— GOAL OF THE EXERCISE —
What you return must be the full data, repeated verbatim, with no pictures in it.

— SOURCE DATA —
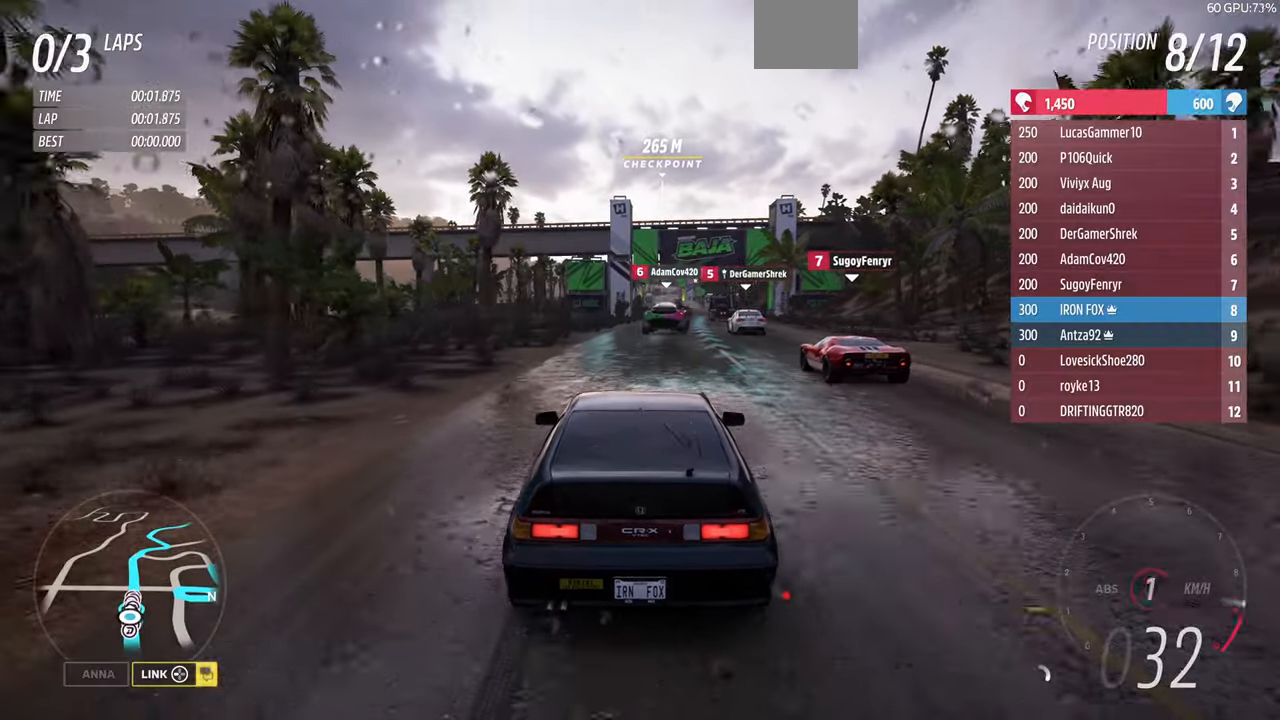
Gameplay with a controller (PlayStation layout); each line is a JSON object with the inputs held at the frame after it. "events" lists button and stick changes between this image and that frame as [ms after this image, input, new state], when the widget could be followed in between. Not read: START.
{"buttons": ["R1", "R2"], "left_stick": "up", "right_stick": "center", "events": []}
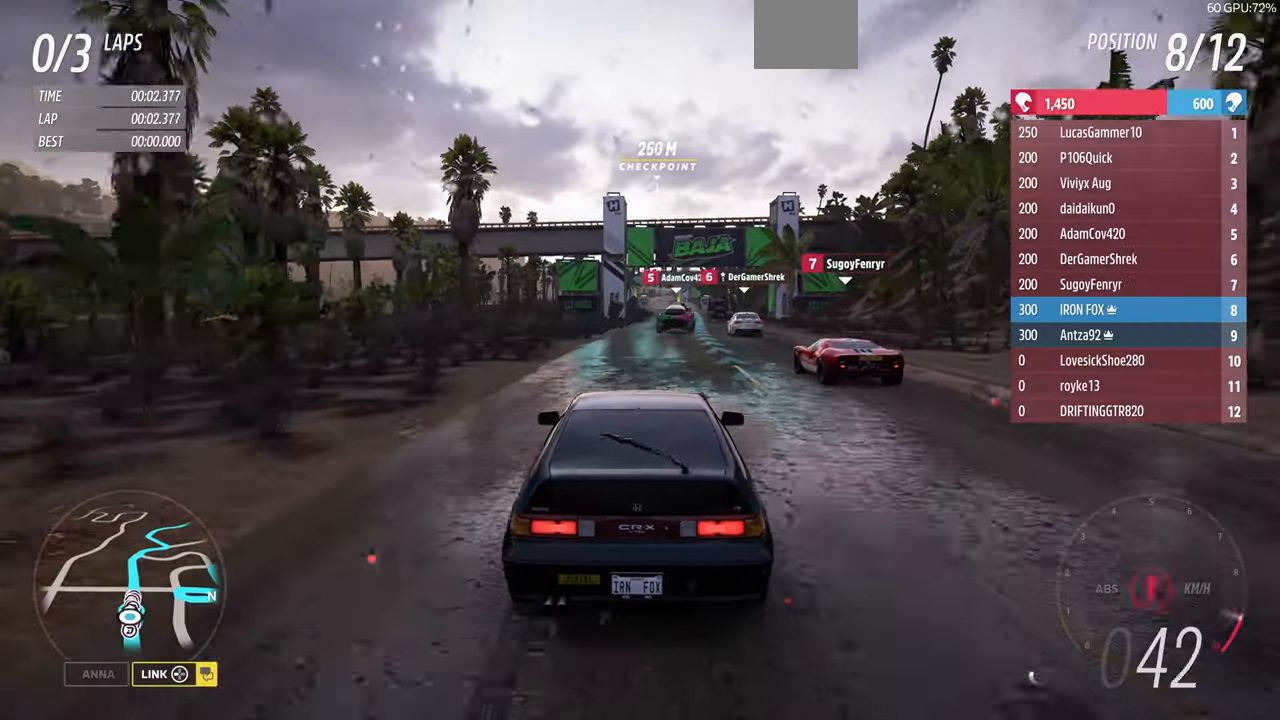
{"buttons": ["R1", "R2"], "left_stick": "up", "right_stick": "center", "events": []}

— REPLY TO THE EXERCISE —
Gameplay with a controller (PlayStation layout); each line is a JSON object with the inputs held at the frame after it. "events" lists button and stick changes between this image and that frame as [ms after this image, input, new state], when the widget could be followed in between. Not read: START.
{"buttons": ["R1", "R2"], "left_stick": "up", "right_stick": "center", "events": []}
{"buttons": ["R1", "R2"], "left_stick": "up", "right_stick": "center", "events": []}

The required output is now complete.